A) A rough and quick way to do it us to apply grid lines to your chart, measure the number of grid lines from the start of the trend move to the point at which the price started to retrace. Count the grid lines in a vertical sequence, then derive the percentages. For instance, if you count 4 grid lines, your 50% point will be at the junction of the 2nd and 3rd gridline.
B) Some traders opt to use grid lines on the chart in carrying out their retracement measurements. However, a more exact method of performing the measurements would be to measure the pip moves directly from the swings of price movement. In other words, you would take a vertical measurement from the price at which the trend commences, to the price level at the initial top or bottom of the trend (i.e. where the retracement starts). Then you would get the value of 33%, 50% and 67% of this move.
Look at the snapshot here. There are 7 and a half grid boxes between the price low and price top.
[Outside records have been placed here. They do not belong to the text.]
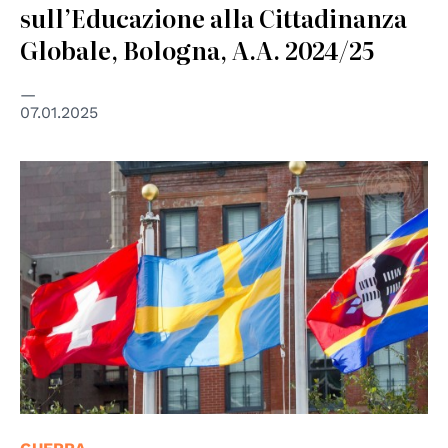
sull’Educazione alla Cittadinanza
Globale, Bologna, A.A. 2024/25
07.01.2025
© UN Photo/Loey Felipe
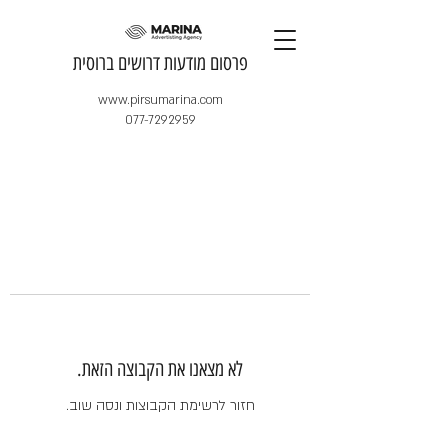
​פרסום מודעות דרושים ברוסית
www.pirsumarina.com
077-7292959
לא מצאנו את הקבוצה הזאת.
חזור לרשימת הקבוצות ונסה שוב.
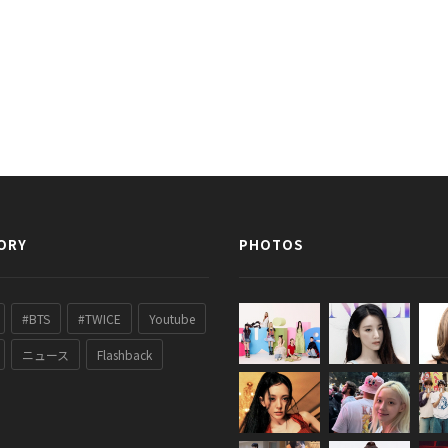
ORY
PHOTOS
#BTS
#TWICE
Youtube
ニュース
Flashback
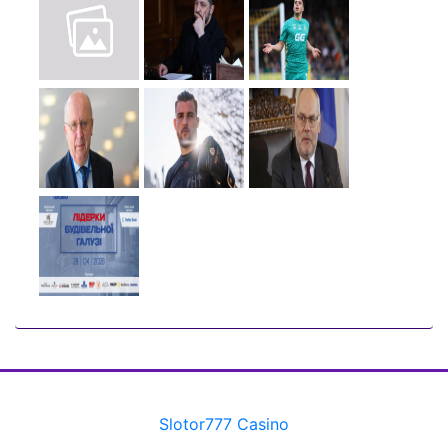
Slotor777 Casino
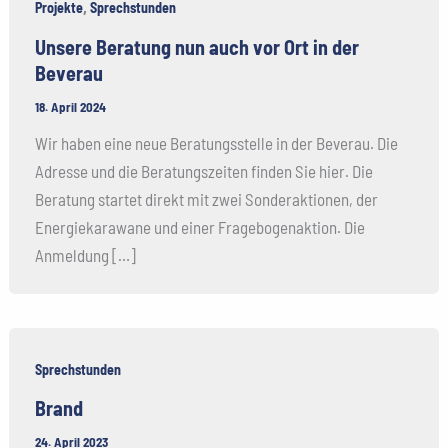
,
Projekte
Sprechstunden
Unsere Beratung nun auch vor Ort in der
Beverau
18. April 2024
Wir haben eine neue Beratungsstelle in der Beverau. Die
Adresse und die Beratungszeiten finden Sie hier. Die
Beratung startet direkt mit zwei Sonderaktionen, der
Energiekarawane und einer Fragebogenaktion. Die
Anmeldung […]
Sprechstunden
Brand
24. April 2023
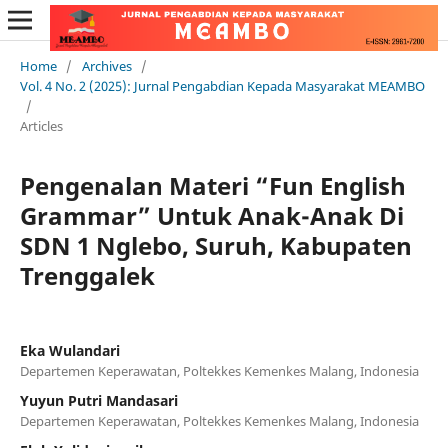
Home
/
Archives
/
Vol. 4 No. 2 (2025): Jurnal Pengabdian Kepada Masyarakat MEAMBO
/
Articles
Pengenalan Materi “Fun English
Grammar” Untuk Anak-Anak Di
SDN 1 Nglebo, Suruh, Kabupaten
Trenggalek
Eka Wulandari
Departemen Keperawatan, Poltekkes Kemenkes Malang, Indonesia
Yuyun Putri Mandasari
Departemen Keperawatan, Poltekkes Kemenkes Malang, Indonesia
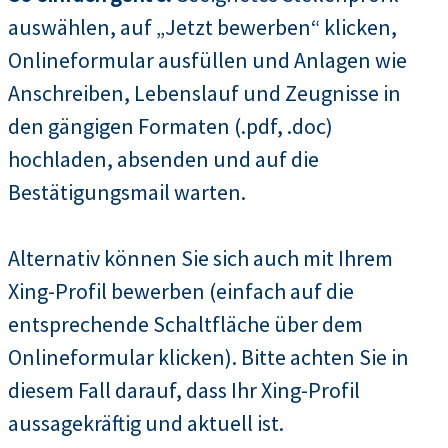
auswählen, auf „Jetzt bewerben“ klicken,
Onlineformular ausfüllen und Anlagen wie
Anschreiben, Lebenslauf und Zeugnisse in
den gängigen Formaten (.pdf, .doc)
hochladen, absenden und auf die
Bestätigungsmail warten.
Alternativ können Sie sich auch mit Ihrem
Xing-Profil bewerben (einfach auf die
entsprechende Schaltfläche über dem
Onlineformular klicken). Bitte achten Sie in
diesem Fall darauf, dass Ihr Xing-Profil
aussagekräftig und aktuell ist.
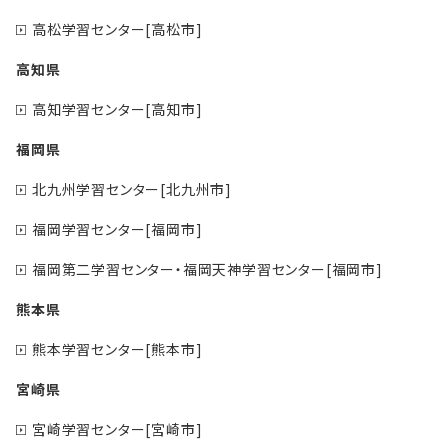
高松学習センター[高松市]
高知県
高知学習センター[高知市]
福岡県
北九州学習センター[北九州市]
福岡学習センター[福岡市]
福岡第二学習センター・福岡天神学習センター[福岡市]
熊本県
熊本学習センター[熊本市]
宮崎県
宮崎学習センター[宮崎市]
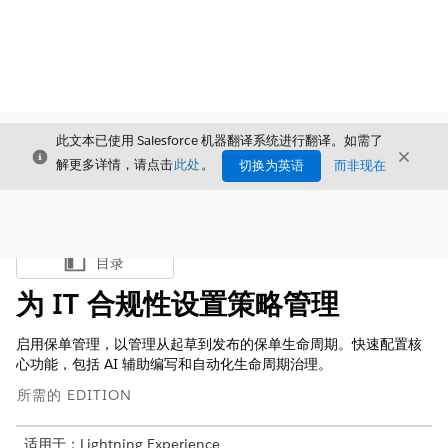
此文本已使用 Salesforce 机器翻译系统进行翻译。如需了
关闭
关闭
关闭
解更多详情，请点击
此处
。
切换为英语
而非现在
目录
显示目录
为 IT 合规性设置策略管理
启用保单管理，以管理从起草到发布的保单生命周期。快速配置核
心功能，包括 AI 辅助编写和自动化生命周期治理。
所需的 EDITION
适用于：Lightning Experience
The price retraced by 4 grid boxes in height, giving a retracement percentage of 53%. If you had entered at the 50% retracement point, you would have had a small drawdown relative to the position and been able to have the trade turn in your favour.
Use of Grid Box Method to Calculate Percentage Retracement Levels
Percentage retracements still require other confirmations such as use of a previous resistance or support, and use of candlestick patterns to improve the accuracy.
Fibonacci Tools
The use of Fibonacci numbers provides a more accurate assessment of potential retracement points, and makes for more valid entries that are based on actual support/resistance parameters. The Fibonacci tools used in detecting potential retracement points are:
- Fibonacci retracement tool
- Fibonacci arc
- Fibonacci fans
The most popular of these is the Fibonacci retracement tool. How was this tool developed to become an effective detector of possible price retracement entry points? It was found that when price retraced in a trend move, it usually did so to any of a sequence of numbers that correspond to horizontal lines at the 23.6%, 38.2%, 50.0%, 61.8%, 78.6% and 88.6% of the trend move's distance. These numbers were derived by Italian Mathematician Leonardo Fibonacci in the 13th century and are used to construct the Fibonacci ratios on which the Fibonacci retracement tool is built. Basically what traders should look for in a retracement trade is a bounce on the support level, or a rejection and pullback at the resistance level. Depending on the time frame and trade circumstances, additional confirmation can be sought from other candles or a candlestick pattern.
Retracement Long Trades
This example shows two retracement long trades. After the initial price spike, the price retraced towards the 61.8% mark (number 1), providing an opportunity to enter long and ride the trade to a prior resistance (blue arrow). Price dipped again, this time to the 78.6% retracement level (number 2), allowing for another long trade. Again, this trade was followed to the upside (2nd blue arrow).
Usually, the use of the Fibonacci tools requires the trader to trace the tool from a reference swing low to a swing high, if the trade is to follow the uptrend. Alternatively, you can trace the tools from a reference high to a reference low, if trying to trade corrective rallies within a downtrend.